====== DATASET ROWS ======
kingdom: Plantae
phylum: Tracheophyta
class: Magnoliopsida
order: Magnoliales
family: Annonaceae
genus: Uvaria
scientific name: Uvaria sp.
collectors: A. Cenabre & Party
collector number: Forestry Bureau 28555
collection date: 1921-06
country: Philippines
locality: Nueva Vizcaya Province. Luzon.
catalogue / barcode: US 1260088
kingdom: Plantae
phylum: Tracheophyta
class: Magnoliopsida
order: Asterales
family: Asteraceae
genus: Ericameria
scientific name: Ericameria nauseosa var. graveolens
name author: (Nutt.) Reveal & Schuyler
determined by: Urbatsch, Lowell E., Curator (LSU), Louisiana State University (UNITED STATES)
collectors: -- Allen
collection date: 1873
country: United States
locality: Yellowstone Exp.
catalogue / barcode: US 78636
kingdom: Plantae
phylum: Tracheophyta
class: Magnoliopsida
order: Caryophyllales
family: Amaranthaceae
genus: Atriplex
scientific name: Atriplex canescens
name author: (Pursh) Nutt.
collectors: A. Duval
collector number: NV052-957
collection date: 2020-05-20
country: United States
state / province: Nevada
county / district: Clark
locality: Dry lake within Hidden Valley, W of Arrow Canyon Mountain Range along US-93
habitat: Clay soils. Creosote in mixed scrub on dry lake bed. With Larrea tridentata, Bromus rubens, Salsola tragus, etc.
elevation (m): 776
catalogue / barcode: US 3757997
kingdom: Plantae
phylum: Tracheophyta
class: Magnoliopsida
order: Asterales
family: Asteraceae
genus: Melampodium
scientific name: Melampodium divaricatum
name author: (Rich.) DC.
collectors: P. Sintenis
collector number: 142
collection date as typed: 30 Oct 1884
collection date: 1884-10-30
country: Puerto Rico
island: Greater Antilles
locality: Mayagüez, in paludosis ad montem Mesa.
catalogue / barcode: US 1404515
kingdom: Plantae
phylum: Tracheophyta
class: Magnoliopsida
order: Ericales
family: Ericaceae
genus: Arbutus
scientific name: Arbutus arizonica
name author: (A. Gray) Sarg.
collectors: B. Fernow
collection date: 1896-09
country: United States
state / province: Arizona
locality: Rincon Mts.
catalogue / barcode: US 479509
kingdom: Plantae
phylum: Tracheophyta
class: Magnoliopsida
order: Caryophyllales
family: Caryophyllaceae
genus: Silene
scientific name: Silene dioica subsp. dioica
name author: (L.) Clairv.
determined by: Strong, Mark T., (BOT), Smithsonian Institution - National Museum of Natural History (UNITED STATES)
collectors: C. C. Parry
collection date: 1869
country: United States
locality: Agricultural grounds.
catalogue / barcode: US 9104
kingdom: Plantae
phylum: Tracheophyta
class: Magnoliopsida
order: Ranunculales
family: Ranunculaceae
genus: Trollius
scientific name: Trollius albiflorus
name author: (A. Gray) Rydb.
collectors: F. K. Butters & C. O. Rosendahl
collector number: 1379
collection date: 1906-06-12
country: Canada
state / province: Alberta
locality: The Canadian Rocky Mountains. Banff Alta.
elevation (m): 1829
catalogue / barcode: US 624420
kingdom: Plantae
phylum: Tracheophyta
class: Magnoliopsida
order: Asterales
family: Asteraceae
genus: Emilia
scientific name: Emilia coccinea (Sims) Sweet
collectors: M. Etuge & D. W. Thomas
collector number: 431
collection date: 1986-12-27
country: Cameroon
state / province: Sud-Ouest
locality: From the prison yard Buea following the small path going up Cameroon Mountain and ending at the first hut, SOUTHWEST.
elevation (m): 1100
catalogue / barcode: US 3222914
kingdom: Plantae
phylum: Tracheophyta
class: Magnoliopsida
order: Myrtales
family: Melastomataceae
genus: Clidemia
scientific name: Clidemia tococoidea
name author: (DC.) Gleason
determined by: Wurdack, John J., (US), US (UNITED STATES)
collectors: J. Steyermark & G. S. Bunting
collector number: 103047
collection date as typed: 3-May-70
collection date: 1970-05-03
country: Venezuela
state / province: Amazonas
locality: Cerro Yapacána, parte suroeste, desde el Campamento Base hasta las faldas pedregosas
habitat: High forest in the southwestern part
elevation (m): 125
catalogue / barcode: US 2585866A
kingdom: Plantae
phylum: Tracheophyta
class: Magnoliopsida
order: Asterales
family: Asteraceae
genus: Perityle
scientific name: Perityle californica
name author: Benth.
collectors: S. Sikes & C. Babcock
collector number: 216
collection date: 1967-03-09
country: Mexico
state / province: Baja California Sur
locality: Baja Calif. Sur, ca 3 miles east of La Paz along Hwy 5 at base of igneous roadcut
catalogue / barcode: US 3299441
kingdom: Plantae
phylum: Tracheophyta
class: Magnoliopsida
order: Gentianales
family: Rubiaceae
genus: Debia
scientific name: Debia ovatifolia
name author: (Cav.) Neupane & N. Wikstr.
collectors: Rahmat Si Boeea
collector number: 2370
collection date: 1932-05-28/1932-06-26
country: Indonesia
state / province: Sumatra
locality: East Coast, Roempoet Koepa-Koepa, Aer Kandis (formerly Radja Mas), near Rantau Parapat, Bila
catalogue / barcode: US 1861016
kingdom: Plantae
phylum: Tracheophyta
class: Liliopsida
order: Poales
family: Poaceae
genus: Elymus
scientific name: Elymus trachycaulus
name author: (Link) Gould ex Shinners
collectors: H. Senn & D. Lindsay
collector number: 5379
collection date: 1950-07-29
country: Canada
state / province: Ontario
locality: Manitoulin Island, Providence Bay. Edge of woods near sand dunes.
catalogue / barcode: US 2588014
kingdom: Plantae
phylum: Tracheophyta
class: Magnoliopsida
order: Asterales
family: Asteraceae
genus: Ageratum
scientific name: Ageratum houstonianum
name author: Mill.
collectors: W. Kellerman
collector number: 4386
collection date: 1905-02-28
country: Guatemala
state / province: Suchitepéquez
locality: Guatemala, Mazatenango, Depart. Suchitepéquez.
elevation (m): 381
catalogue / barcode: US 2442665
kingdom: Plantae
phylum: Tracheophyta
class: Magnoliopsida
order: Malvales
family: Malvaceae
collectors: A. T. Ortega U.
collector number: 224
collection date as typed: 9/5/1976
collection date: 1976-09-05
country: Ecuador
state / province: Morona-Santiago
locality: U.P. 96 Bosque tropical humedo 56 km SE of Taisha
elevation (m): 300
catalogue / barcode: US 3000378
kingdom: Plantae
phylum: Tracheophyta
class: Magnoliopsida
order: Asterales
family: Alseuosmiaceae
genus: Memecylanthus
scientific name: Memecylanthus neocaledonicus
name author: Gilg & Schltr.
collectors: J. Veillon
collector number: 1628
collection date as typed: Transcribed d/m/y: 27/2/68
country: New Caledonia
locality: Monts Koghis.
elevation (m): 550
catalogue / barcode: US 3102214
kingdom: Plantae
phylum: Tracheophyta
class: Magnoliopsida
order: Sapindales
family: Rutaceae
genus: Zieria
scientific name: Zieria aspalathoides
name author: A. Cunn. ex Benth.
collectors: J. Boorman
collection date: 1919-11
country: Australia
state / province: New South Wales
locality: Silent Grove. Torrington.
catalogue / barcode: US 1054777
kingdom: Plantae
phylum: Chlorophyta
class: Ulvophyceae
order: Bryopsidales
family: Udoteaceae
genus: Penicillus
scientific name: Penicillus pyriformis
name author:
======
### THE PROBLEM
Rewrite every line of the data above as a numbered list, omitting any blank lines.

### TASK SOLUTION
1. kingdom: Plantae
2. phylum: Tracheophyta
3. class: Magnoliopsida
4. order: Magnoliales
5. family: Annonaceae
6. genus: Uvaria
7. scientific name: Uvaria sp.
8. collectors: A. Cenabre & Party
9. collector number: Forestry Bureau 28555
10. collection date: 1921-06
11. country: Philippines
12. locality: Nueva Vizcaya Province. Luzon.
13. catalogue / barcode: US 1260088
14. kingdom: Plantae
15. phylum: Tracheophyta
16. class: Magnoliopsida
17. order: Asterales
18. family: Asteraceae
19. genus: Ericameria
20. scientific name: Ericameria nauseosa var. graveolens
21. name author: (Nutt.) Reveal & Schuyler
22. determined by: Urbatsch, Lowell E., Curator (LSU), Louisiana State University (UNITED STATES)
23. collectors: -- Allen
24. collection date: 1873
25. country: United States
26. locality: Yellowstone Exp.
27. catalogue / barcode: US 78636
28. kingdom: Plantae
29. phylum: Tracheophyta
30. class: Magnoliopsida
31. order: Caryophyllales
32. family: Amaranthaceae
33. genus: Atriplex
34. scientific name: Atriplex canescens
35. name author: (Pursh) Nutt.
36. collectors: A. Duval
37. collector number: NV052-957
38. collection date: 2020-05-20
39. country: United States
40. state / province: Nevada
41. county / district: Clark
42. locality: Dry lake within Hidden Valley, W of Arrow Canyon Mountain Range along US-93
43. habitat: Clay soils. Creosote in mixed scrub on dry lake bed. With Larrea tridentata, Bromus rubens, Salsola tragus, etc.
44. elevation (m): 776
45. catalogue / barcode: US 3757997
46. kingdom: Plantae
47. phylum: Tracheophyta
48. class: Magnoliopsida
49. order: Asterales
50. family: Asteraceae
51. genus: Melampodium
52. scientific name: Melampodium divaricatum
53. name author: (Rich.) DC.
54. collectors: P. Sintenis
55. collector number: 142
56. collection date as typed: 30 Oct 1884
57. collection date: 1884-10-30
58. country: Puerto Rico
59. island: Greater Antilles
60. locality: Mayagüez, in paludosis ad montem Mesa.
61. catalogue / barcode: US 1404515
62. kingdom: Plantae
63. phylum: Tracheophyta
64. class: Magnoliopsida
65. order: Ericales
66. family: Ericaceae
67. genus: Arbutus
68. scientific name: Arbutus arizonica
69. name author: (A. Gray) Sarg.
70. collectors: B. Fernow
71. collection date: 1896-09
72. country: United States
73. state / province: Arizona
74. locality: Rincon Mts.
75. catalogue / barcode: US 479509
76. kingdom: Plantae
77. phylum: Tracheophyta
78. class: Magnoliopsida
79. order: Caryophyllales
80. family: Caryophyllaceae
81. genus: Silene
82. scientific name: Silene dioica subsp. dioica
83. name author: (L.) Clairv.
84. determined by: Strong, Mark T., (BOT), Smithsonian Institution - National Museum of Natural History (UNITED STATES)
85. collectors: C. C. Parry
86. collection date: 1869
87. country: United States
88. locality: Agricultural grounds.
89. catalogue / barcode: US 9104
90. kingdom: Plantae
91. phylum: Tracheophyta
92. class: Magnoliopsida
93. order: Ranunculales
94. family: Ranunculaceae
95. genus: Trollius
96. scientific name: Trollius albiflorus
97. name author: (A. Gray) Rydb.
98. collectors: F. K. Butters & C. O. Rosendahl
99. collector number: 1379
100. collection date: 1906-06-12
101. country: Canada
102. state / province: Alberta
103. locality: The Canadian Rocky Mountains. Banff Alta.
104. elevation (m): 1829
105. catalogue / barcode: US 624420
106. kingdom: Plantae
107. phylum: Tracheophyta
108. class: Magnoliopsida
109. order: Asterales
110. family: Asteraceae
111. genus: Emilia
112. scientific name: Emilia coccinea (Sims) Sweet
113. collectors: M. Etuge & D. W. Thomas
114. collector number: 431
115. collection date: 1986-12-27
116. country: Cameroon
117. state / province: Sud-Ouest
118. locality: From the prison yard Buea following the small path going up Cameroon Mountain and ending at the first hut, SOUTHWEST.
119. elevation (m): 1100
120. catalogue / barcode: US 3222914
121. kingdom: Plantae
122. phylum: Tracheophyta
123. class: Magnoliopsida
124. order: Myrtales
125. family: Melastomataceae
126. genus: Clidemia
127. scientific name: Clidemia tococoidea
128. name author: (DC.) Gleason
129. determined by: Wurdack, John J., (US), US (UNITED STATES)
130. collectors: J. Steyermark & G. S. Bunting
131. collector number: 103047
132. collection date as typed: 3-May-70
133. collection date: 1970-05-03
134. country: Venezuela
135. state / province: Amazonas
136. locality: Cerro Yapacána, parte suroeste, desde el Campamento Base hasta las faldas pedregosas
137. habitat: High forest in the southwestern part
138. elevation (m): 125
139. catalogue / barcode: US 2585866A
140. kingdom: Plantae
141. phylum: Tracheophyta
142. class: Magnoliopsida
143. order: Asterales
144. family: Asteraceae
145. genus: Perityle
146. scientific name: Perityle californica
147. name author: Benth.
148. collectors: S. Sikes & C. Babcock
149. collector number: 216
150. collection date: 1967-03-09
151. country: Mexico
152. state / province: Baja California Sur
153. locality: Baja Calif. Sur, ca 3 miles east of La Paz along Hwy 5 at base of igneous roadcut
154. catalogue / barcode: US 3299441
155. kingdom: Plantae
156. phylum: Tracheophyta
157. class: Magnoliopsida
158. order: Gentianales
159. family: Rubiaceae
160. genus: Debia
161. scientific name: Debia ovatifolia
162. name author: (Cav.) Neupane & N. Wikstr.
163. collectors: Rahmat Si Boeea
164. collector number: 2370
165. collection date: 1932-05-28/1932-06-26
166. country: Indonesia
167. state / province: Sumatra
168. locality: East Coast, Roempoet Koepa-Koepa, Aer Kandis (formerly Radja Mas), near Rantau Parapat, Bila
169. catalogue / barcode: US 1861016
170. kingdom: Plantae
171. phylum: Tracheophyta
172. class: Liliopsida
173. order: Poales
174. family: Poaceae
175. genus: Elymus
176. scientific name: Elymus trachycaulus
177. name author: (Link) Gould ex Shinners
178. collectors: H. Senn & D. Lindsay
179. collector number: 5379
180. collection date: 1950-07-29
181. country: Canada
182. state / province: Ontario
183. locality: Manitoulin Island, Providence Bay. Edge of woods near sand dunes.
184. catalogue / barcode: US 2588014
185. kingdom: Plantae
186. phylum: Tracheophyta
187. class: Magnoliopsida
188. order: Asterales
189. family: Asteraceae
190. genus: Ageratum
191. scientific name: Ageratum houstonianum
192. name author: Mill.
193. collectors: W. Kellerman
194. collector number: 4386
195. collection date: 1905-02-28
196. country: Guatemala
197. state / province: Suchitepéquez
198. locality: Guatemala, Mazatenango, Depart. Suchitepéquez.
199. elevation (m): 381
200. catalogue / barcode: US 2442665
201. kingdom: Plantae
202. phylum: Tracheophyta
203. class: Magnoliopsida
204. order: Malvales
205. family: Malvaceae
206. collectors: A. T. Ortega U.
207. collector number: 224
208. collection date as typed: 9/5/1976
209. collection date: 1976-09-05
210. country: Ecuador
211. state / province: Morona-Santiago
212. locality: U.P. 96 Bosque tropical humedo 56 km SE of Taisha
213. elevation (m): 300
214. catalogue / barcode: US 3000378
215. kingdom: Plantae
216. phylum: Tracheophyta
217. class: Magnoliopsida
218. order: Asterales
219. family: Alseuosmiaceae
220. genus: Memecylanthus
221. scientific name: Memecylanthus neocaledonicus
222. name author: Gilg & Schltr.
223. collectors: J. Veillon
224. collector number: 1628
225. collection date as typed: Transcribed d/m/y: 27/2/68
226. country: New Caledonia
227. locality: Monts Koghis.
228. elevation (m): 550
229. catalogue / barcode: US 3102214
230. kingdom: Plantae
231. phylum: Tracheophyta
232. class: Magnoliopsida
233. order: Sapindales
234. family: Rutaceae
235. genus: Zieria
236. scientific name: Zieria aspalathoides
237. name author: A. Cunn. ex Benth.
238. collectors: J. Boorman
239. collection date: 1919-11
240. country: Australia
241. state / province: New South Wales
242. locality: Silent Grove. Torrington.
243. catalogue / barcode: US 1054777
244. kingdom: Plantae
245. phylum: Chlorophyta
246. class: Ulvophyceae
247. order: Bryopsidales
248. family: Udoteaceae
249. genus: Penicillus
250. scientific name: Penicillus pyriformis
251. name author:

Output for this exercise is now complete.